While there are any number of ways to slice and dice the world’s most precious stone, there is one cut that has taken almost six centuries and many generations to perfect, and it’s called… the round brilliant cut diamond. For a very long time, there was no grading system for diamonds, so everything was subjective, until the GIA (Gemological Institute of America) established the 4C’s: Color, Clarity, Cut, Carat Weight. While color, clarity, and carat weight is controlled by naturally occurring characteristics, the cut is the only one that humans can control… and that is where the craftsmanship comes in.

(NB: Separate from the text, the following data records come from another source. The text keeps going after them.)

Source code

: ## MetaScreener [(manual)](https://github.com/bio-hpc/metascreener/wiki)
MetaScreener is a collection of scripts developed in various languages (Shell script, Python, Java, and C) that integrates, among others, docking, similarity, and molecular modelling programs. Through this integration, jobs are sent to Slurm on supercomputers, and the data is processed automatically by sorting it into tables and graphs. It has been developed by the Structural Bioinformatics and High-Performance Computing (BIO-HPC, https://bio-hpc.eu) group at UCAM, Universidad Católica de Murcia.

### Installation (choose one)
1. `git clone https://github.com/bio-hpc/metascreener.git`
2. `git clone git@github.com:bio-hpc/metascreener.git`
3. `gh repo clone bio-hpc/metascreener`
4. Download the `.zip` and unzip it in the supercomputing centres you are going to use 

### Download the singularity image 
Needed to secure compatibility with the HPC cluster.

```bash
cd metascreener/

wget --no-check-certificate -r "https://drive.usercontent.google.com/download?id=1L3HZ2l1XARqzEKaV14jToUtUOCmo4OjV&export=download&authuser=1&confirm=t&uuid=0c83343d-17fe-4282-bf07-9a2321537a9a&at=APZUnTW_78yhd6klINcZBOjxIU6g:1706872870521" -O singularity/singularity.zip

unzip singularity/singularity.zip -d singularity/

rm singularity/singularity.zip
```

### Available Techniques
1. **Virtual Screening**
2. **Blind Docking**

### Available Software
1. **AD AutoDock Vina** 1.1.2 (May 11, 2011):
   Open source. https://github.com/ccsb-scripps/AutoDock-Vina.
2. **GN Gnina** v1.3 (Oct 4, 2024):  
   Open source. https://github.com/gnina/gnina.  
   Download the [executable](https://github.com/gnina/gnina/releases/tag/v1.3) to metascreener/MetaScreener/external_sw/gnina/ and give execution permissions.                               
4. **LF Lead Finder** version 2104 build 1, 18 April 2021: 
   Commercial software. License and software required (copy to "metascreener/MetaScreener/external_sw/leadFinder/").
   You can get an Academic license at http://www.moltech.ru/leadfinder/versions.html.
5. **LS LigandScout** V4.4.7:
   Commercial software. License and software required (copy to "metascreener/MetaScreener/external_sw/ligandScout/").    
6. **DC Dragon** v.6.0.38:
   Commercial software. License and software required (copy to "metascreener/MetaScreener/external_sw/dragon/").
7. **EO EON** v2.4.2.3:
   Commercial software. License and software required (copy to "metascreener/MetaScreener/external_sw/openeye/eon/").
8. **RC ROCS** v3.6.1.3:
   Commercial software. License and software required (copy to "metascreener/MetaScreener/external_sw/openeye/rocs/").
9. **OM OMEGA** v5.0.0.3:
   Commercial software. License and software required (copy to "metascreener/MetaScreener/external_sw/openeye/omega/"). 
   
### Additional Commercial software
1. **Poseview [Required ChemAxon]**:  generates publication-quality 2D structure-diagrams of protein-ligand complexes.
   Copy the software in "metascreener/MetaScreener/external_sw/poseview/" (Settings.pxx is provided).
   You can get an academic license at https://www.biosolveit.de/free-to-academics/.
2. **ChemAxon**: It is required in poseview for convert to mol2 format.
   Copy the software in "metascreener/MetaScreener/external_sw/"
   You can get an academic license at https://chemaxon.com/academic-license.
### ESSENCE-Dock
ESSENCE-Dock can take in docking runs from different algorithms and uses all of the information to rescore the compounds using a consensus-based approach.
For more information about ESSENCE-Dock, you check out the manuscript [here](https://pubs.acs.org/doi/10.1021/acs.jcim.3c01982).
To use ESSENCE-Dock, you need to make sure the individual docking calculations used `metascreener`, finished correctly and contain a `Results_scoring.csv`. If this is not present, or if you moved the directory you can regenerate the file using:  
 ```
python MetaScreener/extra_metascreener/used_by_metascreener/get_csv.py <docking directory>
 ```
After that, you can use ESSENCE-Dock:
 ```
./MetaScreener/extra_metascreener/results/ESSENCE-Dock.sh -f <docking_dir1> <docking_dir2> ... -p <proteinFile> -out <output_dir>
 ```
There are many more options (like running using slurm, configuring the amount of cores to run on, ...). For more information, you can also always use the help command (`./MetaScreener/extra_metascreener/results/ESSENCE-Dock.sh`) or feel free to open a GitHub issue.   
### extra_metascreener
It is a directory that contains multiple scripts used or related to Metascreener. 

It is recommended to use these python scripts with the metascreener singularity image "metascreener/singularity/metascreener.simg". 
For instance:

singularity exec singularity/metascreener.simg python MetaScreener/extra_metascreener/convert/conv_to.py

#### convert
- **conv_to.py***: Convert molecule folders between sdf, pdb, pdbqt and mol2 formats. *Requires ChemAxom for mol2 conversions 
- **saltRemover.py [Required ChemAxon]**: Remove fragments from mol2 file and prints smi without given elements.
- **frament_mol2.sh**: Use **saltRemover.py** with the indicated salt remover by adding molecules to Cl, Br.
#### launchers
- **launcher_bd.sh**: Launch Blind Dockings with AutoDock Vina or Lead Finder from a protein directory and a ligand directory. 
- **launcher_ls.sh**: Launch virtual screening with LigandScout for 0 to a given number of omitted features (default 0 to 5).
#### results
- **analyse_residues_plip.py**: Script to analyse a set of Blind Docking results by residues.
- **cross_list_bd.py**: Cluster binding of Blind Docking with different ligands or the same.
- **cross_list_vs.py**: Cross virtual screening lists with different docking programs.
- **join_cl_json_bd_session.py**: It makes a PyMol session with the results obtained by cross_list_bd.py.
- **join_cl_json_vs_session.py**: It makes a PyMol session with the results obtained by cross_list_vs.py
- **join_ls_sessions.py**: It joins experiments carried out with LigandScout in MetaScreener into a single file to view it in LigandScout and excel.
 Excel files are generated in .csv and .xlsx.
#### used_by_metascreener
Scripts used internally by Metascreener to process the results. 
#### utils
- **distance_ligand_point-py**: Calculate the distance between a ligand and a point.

As society develops in the field of technology, everything becomes more precise and the impossible becomes possible. Diamonds that were cut hundreds of years ago look very different than the diamonds we have now. The precise nature of our equipment allows us to perfectly capture and refract the light within the diamond like never before. We are even able to create perfect lab-grown cultured diamonds with the exact same chemical makeup and properties, and create beautiful conflict free jewelry.
Marcel Tolkowsky, a Belgian gemologist, determined that there is a perfect ratio that a diamond can take on that allows for a maximum light refraction and brilliance. He spent many years trying to hone in on the perfect symmetry of each individual facet until he was able to design the ultimate brilliant cut diamond. He believed that a diamond is a system of mirrors and windows.
The perfect cut and polished diamond allows the light to enter through the top and exit through the back through the top giving it maximum fire, brilliance, and scintillation. In order for the diamond to be considered a brilliant cut diamond it must have 57 facets (58, if it is polished with a culet.) To give you the breakdown, crown of the diamond must have: 1 table, 8 bezel facets, 8 star facets, and 16 upper girdle facets. The pavillion of the diamond must have: 8 main pavillion facets, 16 lower girdle facets and a culet.
Not only does each diamond have to have these exact numbers of facets, but the diamond must also fall into the perfect proportions or else the light may escape or not reach far enough into the diamond. When a diamond is cut to perfect symmetry you will get a Hearts and Arrows diamond, which is the ideal cut diamond. It is called that because when you view the diamond from the top, you can see eight perfect arrows, and when you look from the bottom you have eight perfect hearts.
Since this diamond was created another even more brilliant, in 25% more brilliant diamond was cut called the Brilliant 10 and it had 71 facets with 10 arrows and 10 hearts. With the technology developing at breakneck speeds, who knows what the diamond standard will be in another few years, but for now, you know what to look for!